Guidonia, auto a fuoco distrugge minimarket: un anno dopo, famiglia ancora senza risarcimento

Dopo l'incendio del 30 settembre 2024, l’attività della famiglia Celano è ferma. “Serve verità e giustizia: non possiamo ricominciare”

incendio Roma

Un anno fa, una notte di fuoco ha cambiato per sempre la vita della famiglia Celano. Era il 30 settembre 2024 quando un’auto parcheggiata abusivamente ha preso fuoco a Guidonia Montecelio, propagando le fiamme al palazzo adiacente, fino a devastare un minimarket a conduzione familiare attivo dal 1985. A dodici mesi dalla tragedia, il negozio è ancora chiuso, mentre padre e figli cercano di reinventarsi lavorando come promoter nei supermercati. Il risarcimento? Mai arrivato, nonostante un’assicurazione attiva.

“Avevamo una polizza, ma per le compagnie non ci spetta nulla”, denuncia Domenico Celano, proprietario dell’attività. Intervistato da Fanpage.it, racconta un calvario che dura da oltre un anno, fatto di burocrazia, spese, e tentativi di sopravvivenza economica. A seguire il caso, gli avvocati Damiano Carrese e Flavio Caprarelli, che parlano di “situazione paradossale” e invocano una svolta.

Il dramma dell’incendio e l’attività cancellata

Le fiamme hanno distrutto ogni cosa: scaffali, frigoriferi, macchinari, impianti elettrici e di areazione.
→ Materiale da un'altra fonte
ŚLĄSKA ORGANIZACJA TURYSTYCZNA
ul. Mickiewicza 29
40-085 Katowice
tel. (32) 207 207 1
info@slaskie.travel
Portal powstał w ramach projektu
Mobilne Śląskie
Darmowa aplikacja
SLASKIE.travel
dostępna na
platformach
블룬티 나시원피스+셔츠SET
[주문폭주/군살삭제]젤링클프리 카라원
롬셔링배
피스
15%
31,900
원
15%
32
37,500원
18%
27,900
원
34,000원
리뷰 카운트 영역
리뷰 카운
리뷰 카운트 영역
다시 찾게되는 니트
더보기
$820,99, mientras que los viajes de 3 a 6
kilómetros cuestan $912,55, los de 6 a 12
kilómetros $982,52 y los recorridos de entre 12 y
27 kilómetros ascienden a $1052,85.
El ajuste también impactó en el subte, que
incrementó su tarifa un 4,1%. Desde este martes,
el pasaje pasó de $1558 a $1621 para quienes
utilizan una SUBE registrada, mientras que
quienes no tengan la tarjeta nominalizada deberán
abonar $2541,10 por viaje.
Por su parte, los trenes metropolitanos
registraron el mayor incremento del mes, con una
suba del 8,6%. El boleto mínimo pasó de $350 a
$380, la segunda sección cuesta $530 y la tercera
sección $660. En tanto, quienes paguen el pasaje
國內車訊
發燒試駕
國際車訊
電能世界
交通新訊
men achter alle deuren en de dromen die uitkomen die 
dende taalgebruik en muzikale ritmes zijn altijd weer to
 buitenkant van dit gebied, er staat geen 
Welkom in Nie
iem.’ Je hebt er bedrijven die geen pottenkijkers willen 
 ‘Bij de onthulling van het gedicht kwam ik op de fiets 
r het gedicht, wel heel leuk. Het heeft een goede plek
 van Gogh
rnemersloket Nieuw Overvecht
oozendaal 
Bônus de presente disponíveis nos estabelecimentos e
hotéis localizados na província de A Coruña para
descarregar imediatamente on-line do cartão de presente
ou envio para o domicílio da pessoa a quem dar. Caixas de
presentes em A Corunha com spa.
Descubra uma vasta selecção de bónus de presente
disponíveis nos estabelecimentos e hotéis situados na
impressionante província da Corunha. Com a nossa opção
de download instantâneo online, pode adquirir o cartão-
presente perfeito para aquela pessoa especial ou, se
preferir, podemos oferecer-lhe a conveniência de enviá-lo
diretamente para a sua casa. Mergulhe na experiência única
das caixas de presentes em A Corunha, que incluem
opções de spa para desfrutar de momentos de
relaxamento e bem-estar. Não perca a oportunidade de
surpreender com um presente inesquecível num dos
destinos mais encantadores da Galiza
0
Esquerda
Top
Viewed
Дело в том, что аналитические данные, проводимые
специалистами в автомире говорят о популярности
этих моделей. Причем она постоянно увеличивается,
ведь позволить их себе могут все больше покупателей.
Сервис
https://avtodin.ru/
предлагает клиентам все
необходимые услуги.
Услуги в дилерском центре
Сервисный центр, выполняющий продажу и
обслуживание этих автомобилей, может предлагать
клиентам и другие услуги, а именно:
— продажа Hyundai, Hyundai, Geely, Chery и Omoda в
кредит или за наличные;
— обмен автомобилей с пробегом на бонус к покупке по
Il minimarket, punto di riferimento per tre generazioni, è stato dichiarato inagibile, e da quel giorno la famiglia è rimasta senza una fonte stabile di reddito. “Era la nostra vita, abbiamo costruito tutto in quarant’anni. Ora non abbiamo più nulla”, racconta Domenico.

La figlia, all’epoca incinta, non ha potuto beneficiare della maternità. Il figlio, come il padre, si è adattato a presentare salumi e formaggi come promoter per arrotondare. “Viviamo con i risparmi, ma stanno finendo. È umiliante. Non siamo pigri o incapaci. Siamo stati messi nella condizione di non poter più lavorare”.

 Il risarcimento mancato e la cifra per ripartire

Nonostante l’assicurazione, la compagnia si è rifiutata di rimborsare i danni. Una beffa, considerando che altri soggetti coinvolti, come la proprietaria dell’auto da cui è partito l’incendio e il proprietario dell’appartamento sovrastante, hanno invece ricevuto regolare indennizzo.

Servirebbero almeno 300mila euro per riaprire il minimarket, ma oggi quella cifra è fuori portata. “Abbiamo ancora spese fisse da pagare, come bollette, rate del furgone e contributi. Ogni giorno che passa ci allontaniamo da una possibile ripartenza”, spiega Celano, che ammette di aver perso fiducia nelle assicurazioni. “Siamo obbligati a stipularle, ma di fiducia ne è rimasta poca. Ora valuterò con molta più attenzione”.

Una ferita ancora aperta

Il caso Celano è emblematico delle difficoltà che molti piccoli imprenditori affrontano quando le assicurazioni non rispondono. Una famiglia che ha lavorato per decenni nel proprio quartiere, diventando parte del tessuto sociale, si trova ora spinta ai margini da cavilli burocratici e responsabilità eluse.

L’immobile danneggiato resta ancora chiuso, senza un piano concreto per la riapertura, e le istituzioni, finora, non hanno offerto soluzioni. La famiglia, intanto, continua a lottare con dignità, ma senza certezze.